Tuesday, 17 September 2013

Drop-in rush seats

I've just finished a set of 8 new drop-in rush seats for a furniture maker. Looks straightforward enough until you consider how to make the rush go all the way to the corners, as there are no corner posts in these seats. There's a whole lot of secret stuff going on inside the weave. I'm considering writing it up as an extra chapter for our SitUpon Rush Pattern Book.

Tuesday, 20 August 2013

Marlborough College Summer School July 2013

I thought it was about time that SitUpon Seats had a place where our customers, friends, students and others could interact with us and with each other.

I'd particularly like to welcome my new friends from Marlborough College Summer School, who were such amazing and excellent students.

 I was amazed at how quickly they worked. Within the second day, we already had three rush chairs completed.
We made our home in one of the college's science labs - a strange place to do craft work, but everyone soon settled down quite happily.
Each of the six students had something different to work on, which was great, as everyone could learn something from each other's projects. On the left we see the final stages of a cane bedroom chair, as the beading cane is being attached, and on the right, a big bergère chair. Fortunately only the seat needed recaning.
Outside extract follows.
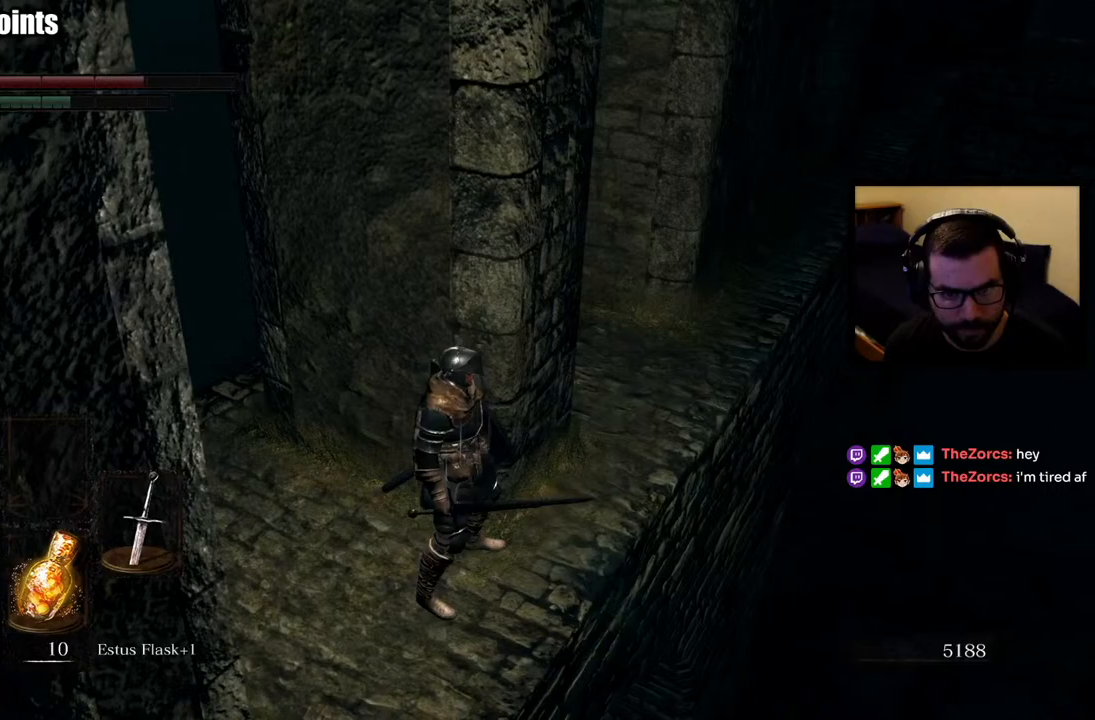
{"buttons": [], "left_stick": "center", "right_stick": "center", "events": [[150, "SQUARE", "down"], [233, "SQUARE", "up"]]}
 Three people had rush chairs to work on.

The seats have to be packed with paper from below, to keep them firm.

 Here we can see a cane stool with a gently curved seat in the process of having its pegs hammered in. With a curved seat, you have to lay down the first horizontals and second verticals from below, in order to preserve the curve.

On the left you can see a rather different project - a chair which was originally designed for a rush seat having a seat made from Danish cord.
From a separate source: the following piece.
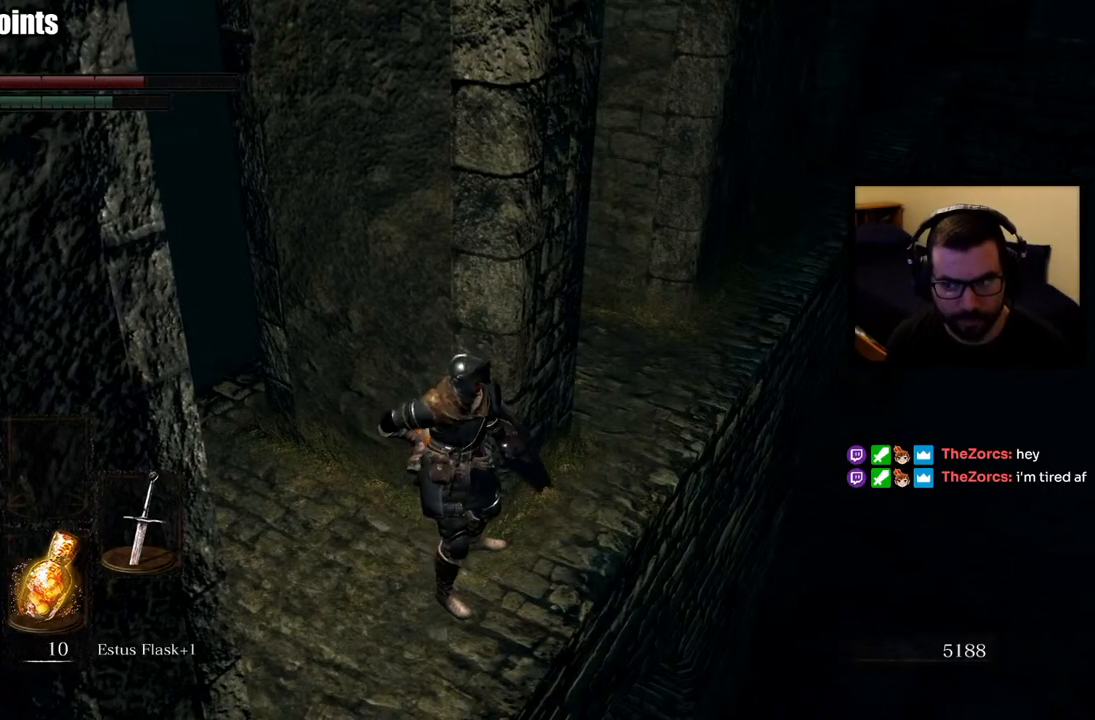
{"buttons": [], "left_stick": "center", "right_stick": "center", "events": []}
Danish cord is an incredibly versatile material, often overlooked by seatweavers who assume it's only suitable for the Scandinavian chairs for which it was originally created.

The official college photographer came round to  take photos of our students at work, so I thought it only fair to take a photo of the photographer at work, too.

As the week progressed, several people started working on seagrass stools.
 At the end of the week we were able to display all our hard work for the rest of the world to see. I was incredibly impressed by how much these six people, who had never done any seatweaving before, had achieved in just 5 days. I hope they continue to do more in the future.

It was a pleasure working with you guys. Please log in and say "hello"!